The other day I dropped Little A. off at tae kwon do as usual, then headed to the bus stop to pick up S. I checked email as I waited in my car, content with my five-minute break in a busy afternoon. All was well.
The bus pulled up; the students piled out. Judging by the look on her face, S. had a decent day. All was still well.
She opened the door, plopped in the car, and started talking—because she never stops. She probably talked all the way from the bus to the car, I just couldn’t hear her. My brain started the familiar, “Oh, sweet powers that be, I can’t follow this—the speed, the randomness. I. Just. Can’t.” Following quickly behind came the equally familiar, “Don’t tune out! Ask relevant questions. She’s your kid, for Pete’s sake!”
All of this came to a screeching halt when a palpable wave of scent hit me. Hard.
It smelled like every fruit flavor Bubbalicious ever made had been sprayed in my car via a high pressure air hose. Through my rising nausea, I finally found a relevant question. I attempted to stop the runaway train of words.
“Sarah, did you eat something on the bus?”
“…blah blah blah. Did I eat something? No. Why?”
“Did someone spray—?”
“Wait. Um…. I did—I mean, I ate, like, I ate my pretzels.”
At that point I could tell she was starting to worry because the number of verbal pauses in her sentences increased exponentially. So I tried to reassure her WHILE cross-examining her.
“It’s okay, sweetie. There’s just a very strong artificial fruit flavor smell in the car now. I was wondering if you ate any candy or gum…? I’m just curious.”
“No, definitely not.”
“Did someone spray hair spray near you?”
“Did the bus smell funny?”
“No. What do you mean? I don’t smell anything.”
Our house lies 1.3 miles from the bus stop and I spent the entire drive scouring my brain for possible sources of the smell, only to be shot down by firm denials and repeated questions about whether or not she actually smelled.
As we pulled into the garage, I got the sound many parents of pre-teen girls know all too well.
“What is it, sweetie?”
“Well, my friend let me use some of her hand sanitizer at lunch.”
“Wow. That’s powerful stuff! How about you wash your hands while you’re in there?”
She washed hands, dumped off her lunchbox, and decided to take her backpack with her to tae kwon do to do homework there. Meanwhile, I rolled down windows.
The smell improved a little when she got back in, but I’d really expected the alcohol-based scent to be GONE. Still, I made it through tae kwon do sitting next to my daughter while she gave off waves of scent indicating someone had farted the whole Skittles rainbow on her.

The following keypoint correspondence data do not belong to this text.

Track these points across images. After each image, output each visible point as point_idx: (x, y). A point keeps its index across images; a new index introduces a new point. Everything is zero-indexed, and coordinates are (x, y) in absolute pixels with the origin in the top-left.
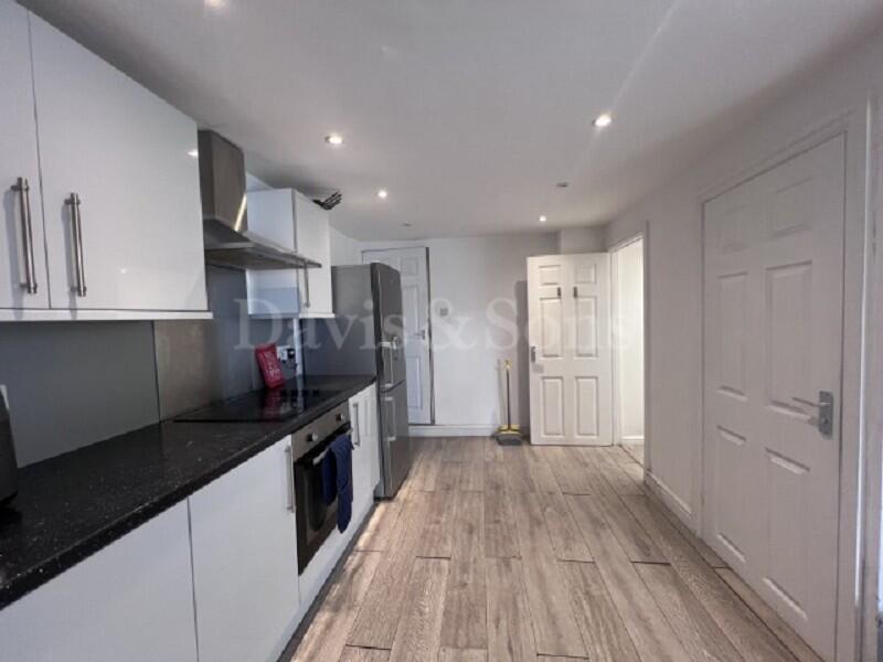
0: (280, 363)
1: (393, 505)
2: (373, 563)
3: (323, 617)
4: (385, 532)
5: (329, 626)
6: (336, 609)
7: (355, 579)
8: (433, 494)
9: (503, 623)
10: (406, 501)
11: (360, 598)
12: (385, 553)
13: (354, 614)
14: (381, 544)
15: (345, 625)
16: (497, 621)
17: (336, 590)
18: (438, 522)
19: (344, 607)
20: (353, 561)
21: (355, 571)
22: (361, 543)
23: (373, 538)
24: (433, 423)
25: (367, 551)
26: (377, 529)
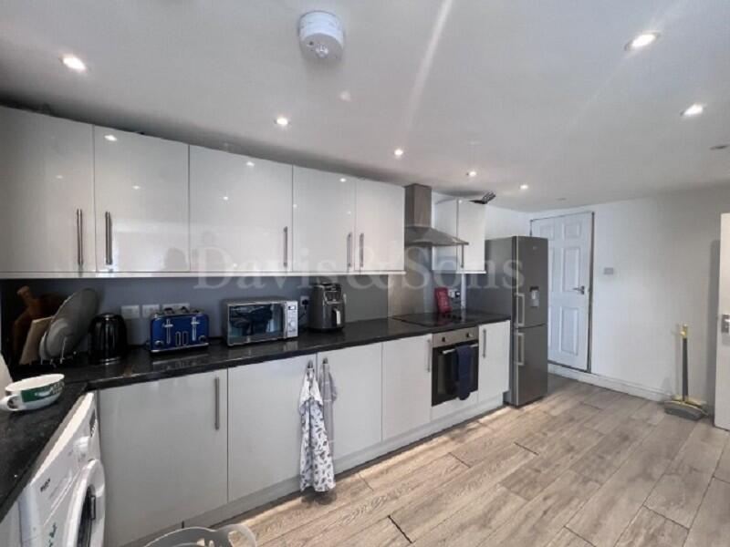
1: (517, 412)
2: (482, 432)
3: (444, 438)
4: (501, 422)
5: (445, 443)
6: (453, 439)
7: (470, 433)
8: (554, 418)
10: (528, 413)
11: (467, 441)
12: (494, 431)
13: (459, 445)
14: (495, 426)
15: (452, 447)
17: (457, 431)
18: (545, 434)
19: (457, 440)
20: (473, 425)
21: (470, 430)
22: (482, 420)
24: (588, 371)
25: (484, 425)
26: (497, 418)
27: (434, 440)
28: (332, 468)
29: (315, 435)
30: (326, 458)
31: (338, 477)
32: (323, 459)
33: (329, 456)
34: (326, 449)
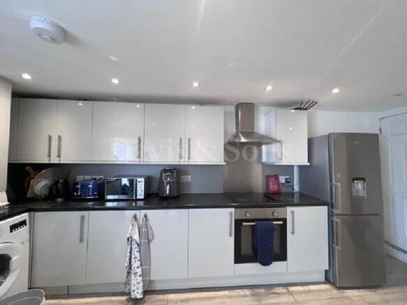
0: (278, 183)
2: (285, 298)
3: (247, 292)
5: (245, 296)
6: (253, 295)
7: (271, 296)
12: (296, 303)
13: (254, 303)
14: (300, 298)
20: (280, 290)
21: (276, 293)
23: (300, 293)
25: (291, 293)
26: (309, 291)
27: (237, 291)
28: (141, 284)
29: (133, 260)
30: (138, 277)
31: (146, 293)
32: (136, 277)
33: (140, 276)
34: (139, 271)
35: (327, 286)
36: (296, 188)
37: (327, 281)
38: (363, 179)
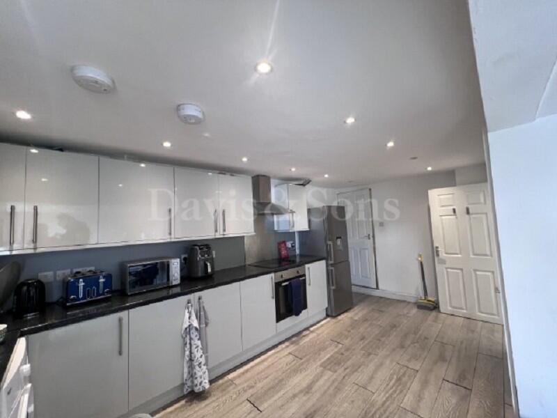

So we drive home and the puke-inducing perfume gets worse, if possible, in the car. Just as we get into the house, S. slings her backpack onto its usual resting place and looks at the net pocket on the outside.
“OH NO! My friend put the hand sanitizer IN my backpack!”
“Okay, okay. Did it spill? Is the lid open?”
“Yes. No. I don’t know. Wait—there IS no lid!!!”
So in the middle of me trying to feed the dog, answer Little A.’s questions, and start a quick dinner, I’m coaching S. to wipe up the car seat, wipe up the backpack, and wipe up the floor. Then it hit me. Why????
“So why did your friend put her hand sanitizer in your backpack?”
“Um, I don’t know. I didn’t SEE her do it!”
Okay, she’s upset. “I was just wondering why she didn’t put it in hers.”
“Well, she didn’t have a backpack at lunch.”
“What about her lunchbox?”
“She didn’t have one today.”
“So she just walked to lunch holding an open bottle of hand sanitizer???”
“NO!” She rolls her eyes. “She FOUND it.”
“On the bench at lunch.”
I took seventeen deep breaths.
“So I guess someone else left the bottle there because, oh, say, it had no lid???”
“Yeah. NO. I dunno—I didn’t SEE her put it in my backpack!”
The dog got fed, we got fed, many hugs were had all around, all ended well.